## [Work instructions]
Reproduce the entries from the start through the line containing "מעבר להיותה יעד מרתק, הונג קונג היא אחד מצמתי", substituting "Pablo" for "Pedro" and leaving everything else unchanged.

#####

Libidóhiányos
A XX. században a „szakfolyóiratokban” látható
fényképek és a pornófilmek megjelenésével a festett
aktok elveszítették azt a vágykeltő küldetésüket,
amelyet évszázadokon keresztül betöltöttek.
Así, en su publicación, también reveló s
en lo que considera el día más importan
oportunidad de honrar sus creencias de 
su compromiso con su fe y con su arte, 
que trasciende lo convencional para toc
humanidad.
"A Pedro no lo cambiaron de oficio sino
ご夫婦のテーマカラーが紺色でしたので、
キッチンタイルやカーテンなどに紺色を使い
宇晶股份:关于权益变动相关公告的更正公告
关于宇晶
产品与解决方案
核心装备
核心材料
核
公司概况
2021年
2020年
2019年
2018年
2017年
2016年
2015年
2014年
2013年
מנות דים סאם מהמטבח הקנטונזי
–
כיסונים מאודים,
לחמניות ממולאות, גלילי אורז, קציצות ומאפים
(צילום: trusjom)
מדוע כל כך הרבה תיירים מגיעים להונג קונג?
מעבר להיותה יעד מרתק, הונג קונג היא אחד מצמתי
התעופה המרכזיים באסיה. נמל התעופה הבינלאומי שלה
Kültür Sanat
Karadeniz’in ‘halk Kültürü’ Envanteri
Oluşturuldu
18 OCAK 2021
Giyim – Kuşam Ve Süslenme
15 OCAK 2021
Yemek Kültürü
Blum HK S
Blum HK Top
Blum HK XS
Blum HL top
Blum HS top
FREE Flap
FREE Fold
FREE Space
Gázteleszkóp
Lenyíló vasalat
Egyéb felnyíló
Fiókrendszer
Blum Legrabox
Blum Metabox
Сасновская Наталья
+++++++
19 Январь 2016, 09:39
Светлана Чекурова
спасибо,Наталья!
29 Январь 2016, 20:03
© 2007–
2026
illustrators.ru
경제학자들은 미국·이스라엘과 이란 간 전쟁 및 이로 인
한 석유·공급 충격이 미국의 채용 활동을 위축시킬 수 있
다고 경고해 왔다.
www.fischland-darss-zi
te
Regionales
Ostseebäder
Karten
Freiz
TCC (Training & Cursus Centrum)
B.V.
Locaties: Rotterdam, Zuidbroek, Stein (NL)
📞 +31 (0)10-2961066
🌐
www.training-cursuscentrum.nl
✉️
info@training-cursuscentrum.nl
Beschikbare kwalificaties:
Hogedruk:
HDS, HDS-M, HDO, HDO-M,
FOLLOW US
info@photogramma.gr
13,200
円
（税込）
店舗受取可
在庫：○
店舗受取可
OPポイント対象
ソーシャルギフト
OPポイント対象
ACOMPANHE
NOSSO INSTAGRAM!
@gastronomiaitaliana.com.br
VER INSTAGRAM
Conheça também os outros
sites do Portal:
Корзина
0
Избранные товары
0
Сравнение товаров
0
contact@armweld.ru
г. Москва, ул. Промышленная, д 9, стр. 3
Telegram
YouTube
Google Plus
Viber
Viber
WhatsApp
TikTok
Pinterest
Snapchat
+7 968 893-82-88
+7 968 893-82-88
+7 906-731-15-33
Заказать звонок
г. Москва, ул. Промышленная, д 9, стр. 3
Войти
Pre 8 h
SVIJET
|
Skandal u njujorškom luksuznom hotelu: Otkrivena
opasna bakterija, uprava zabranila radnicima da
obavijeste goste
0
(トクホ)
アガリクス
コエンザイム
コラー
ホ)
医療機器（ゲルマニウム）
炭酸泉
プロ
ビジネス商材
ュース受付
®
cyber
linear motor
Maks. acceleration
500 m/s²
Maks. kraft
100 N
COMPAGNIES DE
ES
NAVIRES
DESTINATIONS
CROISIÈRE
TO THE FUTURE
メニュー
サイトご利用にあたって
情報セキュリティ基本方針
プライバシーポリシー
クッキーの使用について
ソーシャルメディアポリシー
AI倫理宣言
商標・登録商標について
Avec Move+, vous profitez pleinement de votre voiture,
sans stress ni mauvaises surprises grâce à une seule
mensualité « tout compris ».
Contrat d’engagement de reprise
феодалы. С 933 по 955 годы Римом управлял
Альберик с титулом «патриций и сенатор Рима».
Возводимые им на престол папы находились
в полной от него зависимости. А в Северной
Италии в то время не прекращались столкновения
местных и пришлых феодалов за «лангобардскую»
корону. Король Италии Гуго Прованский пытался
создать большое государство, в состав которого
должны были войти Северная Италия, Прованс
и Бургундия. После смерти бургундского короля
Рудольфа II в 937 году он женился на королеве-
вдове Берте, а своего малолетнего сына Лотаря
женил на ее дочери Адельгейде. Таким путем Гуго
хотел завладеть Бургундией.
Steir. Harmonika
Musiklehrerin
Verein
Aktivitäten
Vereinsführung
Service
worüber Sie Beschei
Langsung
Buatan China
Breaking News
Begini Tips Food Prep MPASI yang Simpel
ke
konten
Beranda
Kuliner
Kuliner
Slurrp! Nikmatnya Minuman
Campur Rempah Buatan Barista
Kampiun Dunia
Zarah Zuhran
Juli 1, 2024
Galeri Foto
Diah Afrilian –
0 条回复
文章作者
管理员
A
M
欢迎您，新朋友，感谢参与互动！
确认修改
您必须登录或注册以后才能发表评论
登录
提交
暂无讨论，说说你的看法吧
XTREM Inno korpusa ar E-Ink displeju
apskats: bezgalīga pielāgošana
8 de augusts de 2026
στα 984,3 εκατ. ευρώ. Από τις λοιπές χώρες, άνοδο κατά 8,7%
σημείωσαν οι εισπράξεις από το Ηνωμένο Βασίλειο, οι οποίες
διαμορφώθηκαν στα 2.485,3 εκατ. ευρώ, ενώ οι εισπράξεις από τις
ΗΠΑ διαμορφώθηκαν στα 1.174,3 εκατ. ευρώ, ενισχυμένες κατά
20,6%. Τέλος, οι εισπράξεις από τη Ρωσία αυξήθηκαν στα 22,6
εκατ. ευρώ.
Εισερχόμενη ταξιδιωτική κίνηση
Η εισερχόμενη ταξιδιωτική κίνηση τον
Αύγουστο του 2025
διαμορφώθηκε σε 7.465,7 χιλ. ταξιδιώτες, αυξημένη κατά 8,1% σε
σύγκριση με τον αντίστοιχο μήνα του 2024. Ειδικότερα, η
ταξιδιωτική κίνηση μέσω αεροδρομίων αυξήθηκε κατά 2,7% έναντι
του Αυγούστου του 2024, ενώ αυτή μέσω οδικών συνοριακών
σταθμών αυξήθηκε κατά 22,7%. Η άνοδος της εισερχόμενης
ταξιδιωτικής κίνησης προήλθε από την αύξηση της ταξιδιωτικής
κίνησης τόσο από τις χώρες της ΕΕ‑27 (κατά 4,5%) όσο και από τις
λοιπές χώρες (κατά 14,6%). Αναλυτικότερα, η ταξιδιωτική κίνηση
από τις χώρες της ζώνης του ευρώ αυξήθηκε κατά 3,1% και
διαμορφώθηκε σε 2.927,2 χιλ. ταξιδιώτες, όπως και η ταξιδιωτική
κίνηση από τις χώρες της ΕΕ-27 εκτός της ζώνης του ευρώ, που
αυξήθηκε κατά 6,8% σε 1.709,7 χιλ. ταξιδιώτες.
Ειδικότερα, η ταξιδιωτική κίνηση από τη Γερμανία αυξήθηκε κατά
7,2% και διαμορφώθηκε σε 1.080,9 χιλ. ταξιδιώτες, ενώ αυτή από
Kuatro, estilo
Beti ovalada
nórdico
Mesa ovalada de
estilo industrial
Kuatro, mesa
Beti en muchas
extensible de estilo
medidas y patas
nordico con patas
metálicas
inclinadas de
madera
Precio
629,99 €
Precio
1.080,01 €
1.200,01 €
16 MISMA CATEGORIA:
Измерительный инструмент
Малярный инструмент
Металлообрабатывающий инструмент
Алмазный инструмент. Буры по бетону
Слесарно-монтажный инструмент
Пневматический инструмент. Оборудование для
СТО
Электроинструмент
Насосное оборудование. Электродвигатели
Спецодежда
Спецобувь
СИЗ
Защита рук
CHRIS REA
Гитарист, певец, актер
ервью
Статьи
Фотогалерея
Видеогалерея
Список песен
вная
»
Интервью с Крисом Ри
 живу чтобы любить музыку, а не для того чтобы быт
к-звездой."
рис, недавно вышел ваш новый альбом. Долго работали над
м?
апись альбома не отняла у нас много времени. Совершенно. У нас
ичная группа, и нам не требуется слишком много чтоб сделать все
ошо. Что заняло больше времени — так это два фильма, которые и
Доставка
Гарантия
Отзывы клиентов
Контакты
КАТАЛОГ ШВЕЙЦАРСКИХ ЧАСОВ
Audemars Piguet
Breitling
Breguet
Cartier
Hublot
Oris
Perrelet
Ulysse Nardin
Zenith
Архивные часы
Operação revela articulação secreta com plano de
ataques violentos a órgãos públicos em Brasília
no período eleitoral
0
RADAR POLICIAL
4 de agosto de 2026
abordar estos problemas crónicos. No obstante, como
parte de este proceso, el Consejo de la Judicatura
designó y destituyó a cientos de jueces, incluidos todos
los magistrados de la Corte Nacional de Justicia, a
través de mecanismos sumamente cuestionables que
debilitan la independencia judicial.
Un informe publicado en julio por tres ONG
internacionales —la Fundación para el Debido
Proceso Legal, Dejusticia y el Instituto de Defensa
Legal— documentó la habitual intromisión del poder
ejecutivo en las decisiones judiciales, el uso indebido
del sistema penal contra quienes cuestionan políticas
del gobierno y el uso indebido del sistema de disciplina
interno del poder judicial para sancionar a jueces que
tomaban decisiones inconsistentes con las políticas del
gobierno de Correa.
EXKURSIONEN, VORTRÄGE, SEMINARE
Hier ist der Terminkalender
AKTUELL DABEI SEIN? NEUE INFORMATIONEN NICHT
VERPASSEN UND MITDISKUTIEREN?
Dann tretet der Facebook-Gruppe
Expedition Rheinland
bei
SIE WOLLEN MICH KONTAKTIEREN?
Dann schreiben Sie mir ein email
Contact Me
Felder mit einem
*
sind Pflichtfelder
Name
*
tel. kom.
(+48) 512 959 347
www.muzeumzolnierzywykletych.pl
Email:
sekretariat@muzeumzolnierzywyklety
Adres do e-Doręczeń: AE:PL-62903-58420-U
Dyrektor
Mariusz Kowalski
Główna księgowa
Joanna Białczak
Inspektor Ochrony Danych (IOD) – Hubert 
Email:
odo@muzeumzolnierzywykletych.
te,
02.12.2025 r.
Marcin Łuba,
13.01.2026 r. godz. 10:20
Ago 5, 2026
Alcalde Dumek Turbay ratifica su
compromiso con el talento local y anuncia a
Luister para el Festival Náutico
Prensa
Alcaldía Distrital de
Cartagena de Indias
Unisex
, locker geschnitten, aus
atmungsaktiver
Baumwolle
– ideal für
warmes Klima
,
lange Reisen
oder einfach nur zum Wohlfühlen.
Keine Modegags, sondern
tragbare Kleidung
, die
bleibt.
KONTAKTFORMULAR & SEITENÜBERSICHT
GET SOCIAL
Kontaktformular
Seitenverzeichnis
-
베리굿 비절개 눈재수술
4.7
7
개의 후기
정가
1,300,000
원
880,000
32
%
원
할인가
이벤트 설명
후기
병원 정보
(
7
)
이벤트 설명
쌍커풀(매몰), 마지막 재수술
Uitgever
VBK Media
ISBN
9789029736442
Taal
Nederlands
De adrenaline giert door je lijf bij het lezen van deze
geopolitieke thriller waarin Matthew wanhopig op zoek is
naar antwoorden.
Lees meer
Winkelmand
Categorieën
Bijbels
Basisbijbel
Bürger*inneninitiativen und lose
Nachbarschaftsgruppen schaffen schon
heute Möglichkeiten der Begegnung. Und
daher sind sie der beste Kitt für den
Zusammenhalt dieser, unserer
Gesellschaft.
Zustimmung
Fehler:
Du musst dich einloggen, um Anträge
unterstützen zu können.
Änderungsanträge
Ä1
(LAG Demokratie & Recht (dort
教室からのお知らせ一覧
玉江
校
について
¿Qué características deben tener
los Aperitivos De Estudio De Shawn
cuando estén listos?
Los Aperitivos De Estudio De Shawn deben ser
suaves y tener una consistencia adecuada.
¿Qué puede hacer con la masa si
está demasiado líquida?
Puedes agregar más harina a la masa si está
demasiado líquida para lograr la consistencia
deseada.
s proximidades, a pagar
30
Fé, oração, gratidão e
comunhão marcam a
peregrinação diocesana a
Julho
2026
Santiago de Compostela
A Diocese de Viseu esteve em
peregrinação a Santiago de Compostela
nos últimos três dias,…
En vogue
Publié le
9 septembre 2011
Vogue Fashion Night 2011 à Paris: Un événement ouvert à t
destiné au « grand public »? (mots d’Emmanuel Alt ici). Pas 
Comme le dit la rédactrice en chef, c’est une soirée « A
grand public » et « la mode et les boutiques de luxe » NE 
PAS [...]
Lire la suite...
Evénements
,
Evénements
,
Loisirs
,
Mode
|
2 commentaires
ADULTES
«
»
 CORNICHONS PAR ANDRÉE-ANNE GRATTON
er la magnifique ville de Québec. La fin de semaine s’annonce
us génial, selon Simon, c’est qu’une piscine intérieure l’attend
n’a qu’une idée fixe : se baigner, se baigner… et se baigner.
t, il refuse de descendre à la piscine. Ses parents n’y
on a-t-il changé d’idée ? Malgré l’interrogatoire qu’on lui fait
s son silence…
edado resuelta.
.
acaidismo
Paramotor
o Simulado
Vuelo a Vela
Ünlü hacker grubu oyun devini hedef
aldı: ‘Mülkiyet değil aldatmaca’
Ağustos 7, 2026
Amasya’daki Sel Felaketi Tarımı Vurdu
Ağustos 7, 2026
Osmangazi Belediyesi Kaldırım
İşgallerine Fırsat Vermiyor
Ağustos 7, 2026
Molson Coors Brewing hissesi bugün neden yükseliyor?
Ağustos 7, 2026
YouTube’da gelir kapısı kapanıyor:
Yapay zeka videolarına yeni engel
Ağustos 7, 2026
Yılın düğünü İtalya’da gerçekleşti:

#####

## [Written response]
Libidóhiányos
A XX. században a „szakfolyóiratokban” látható
fényképek és a pornófilmek megjelenésével a festett
aktok elveszítették azt a vágykeltő küldetésüket,
amelyet évszázadokon keresztül betöltöttek.
Así, en su publicación, también reveló s
en lo que considera el día más importan
oportunidad de honrar sus creencias de 
su compromiso con su fe y con su arte, 
que trasciende lo convencional para toc
humanidad.
"A Pablo no lo cambiaron de oficio sino
ご夫婦のテーマカラーが紺色でしたので、
キッチンタイルやカーテンなどに紺色を使い
宇晶股份:关于权益变动相关公告的更正公告
关于宇晶
产品与解决方案
核心装备
核心材料
核
公司概况
2021年
2020年
2019年
2018年
2017年
2016年
2015年
2014年
2013年
מנות דים סאם מהמטבח הקנטונזי
–
כיסונים מאודים,
לחמניות ממולאות, גלילי אורז, קציצות ומאפים
(צילום: trusjom)
מדוע כל כך הרבה תיירים מגיעים להונג קונג?
מעבר להיותה יעד מרתק, הונג קונג היא אחד מצמתי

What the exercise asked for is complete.